A decisão do primeiro-ministro Hatoyama de manter a base militar dos EUA provoca a demissão da líder do Partido Social Democrata do governo. Por Tomi Mori, de Tóquio para o Esquerda.net
Manifestação em Nago pela saída da base dos EUA - Foto Hitoshi Maeshrio/EPA/Lusa

Em comunicado conjunto entre Japão e EUA foi divulgado, na sexta-feira, o plano de realocar a base militar de Futenma segundo os acordos firmados entre os dois países em 2006. Nesse plano definia-se a área costeira de Camp Schwab, no distrito de Henoko, na cidade de Nago, em Okinawa, como o local para a nova localização. Questões mais concretas sobre a construção, segundo o comunicado, serão definidas até o final de Agosto, com a participação de especialistas.
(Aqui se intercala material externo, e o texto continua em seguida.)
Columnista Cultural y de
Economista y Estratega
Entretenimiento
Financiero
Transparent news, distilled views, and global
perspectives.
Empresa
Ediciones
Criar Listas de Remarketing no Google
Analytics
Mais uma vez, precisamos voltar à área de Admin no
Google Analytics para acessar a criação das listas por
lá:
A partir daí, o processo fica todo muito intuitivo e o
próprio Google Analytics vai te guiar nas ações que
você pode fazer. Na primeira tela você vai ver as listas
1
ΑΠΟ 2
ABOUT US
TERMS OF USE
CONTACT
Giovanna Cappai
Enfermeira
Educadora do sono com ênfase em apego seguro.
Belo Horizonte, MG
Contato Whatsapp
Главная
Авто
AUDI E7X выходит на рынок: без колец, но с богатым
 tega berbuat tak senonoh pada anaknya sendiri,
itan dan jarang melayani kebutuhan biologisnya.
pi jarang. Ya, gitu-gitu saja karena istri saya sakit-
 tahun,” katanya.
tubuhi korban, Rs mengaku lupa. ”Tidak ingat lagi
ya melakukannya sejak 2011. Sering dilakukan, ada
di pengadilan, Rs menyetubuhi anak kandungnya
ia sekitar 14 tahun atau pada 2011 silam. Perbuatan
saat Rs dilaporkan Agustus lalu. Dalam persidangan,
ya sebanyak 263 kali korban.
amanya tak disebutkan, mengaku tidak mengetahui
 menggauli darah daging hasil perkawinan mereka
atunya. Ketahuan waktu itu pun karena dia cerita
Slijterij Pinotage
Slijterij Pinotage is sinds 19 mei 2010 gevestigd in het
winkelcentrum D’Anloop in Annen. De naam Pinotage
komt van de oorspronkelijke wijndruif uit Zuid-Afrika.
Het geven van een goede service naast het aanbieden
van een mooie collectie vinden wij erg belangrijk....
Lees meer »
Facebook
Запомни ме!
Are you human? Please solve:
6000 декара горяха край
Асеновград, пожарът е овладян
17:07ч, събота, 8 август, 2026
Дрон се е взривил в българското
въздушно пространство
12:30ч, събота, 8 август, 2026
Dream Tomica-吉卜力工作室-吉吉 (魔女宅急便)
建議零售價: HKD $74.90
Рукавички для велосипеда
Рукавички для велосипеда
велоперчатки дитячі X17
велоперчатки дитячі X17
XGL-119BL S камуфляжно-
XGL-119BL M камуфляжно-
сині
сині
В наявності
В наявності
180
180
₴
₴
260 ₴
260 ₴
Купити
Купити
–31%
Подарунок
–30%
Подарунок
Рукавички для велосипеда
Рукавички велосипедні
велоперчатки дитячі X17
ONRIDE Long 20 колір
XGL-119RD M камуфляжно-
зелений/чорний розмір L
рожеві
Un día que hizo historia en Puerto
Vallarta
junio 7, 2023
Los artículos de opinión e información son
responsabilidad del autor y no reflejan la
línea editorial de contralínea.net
Apesar de ter manifestado anteriormente que iria realocar Futenma em outra área, o primeiro-ministro, Yukio Hatoyama, acabou por se sujeitar às imposições do governo americano, que exigia a manutenção dos acordos de 2006.

Foi provavelmente um dos piores dias de Hatayoma no governo. Na reunião extraordinária do gabinete convocada durante a tarde, a líder do Partido Social Democrata, Mizuho Fukushima, que já se tinha posicionado anteriormente nesse sentido, negou-se a assinar a resolução do gabinete com relação à realocação. Isso levou a que Hatoyama a demitisse do governo, gerando uma crise que, segundo os analistas, pode ser fatal. A aprovação de Hatayoma, que já tinha caído de 71% para 21%, antes mesmo desta resolução, terá certamente descido mais alguns pontos.

A demissão de Fukushima terá como consequência prática a ruptura da coligação governamental, da qual faz parte o Partido Social Democrata. Com o governo já bastante desacreditado, e, concretamente, à beira do naufrágio, nesse mesmo dia teve de enfrentar a desaprovação de uma boa parcela da população japonesa.

O presidente do município de Nago, comentando o comunicado, disse: “Não podemos aceitar nunca o plano de realocação.” O governo do primeiro-ministro Yukio Hatoyama “traiu os cidadãos de Okinawa.”(…) “Isso é imperdoável”. A população de Okinawa, como primeira resposta, já fez a primeira manifestação em Nago, com a participação de 1.200 pessoas.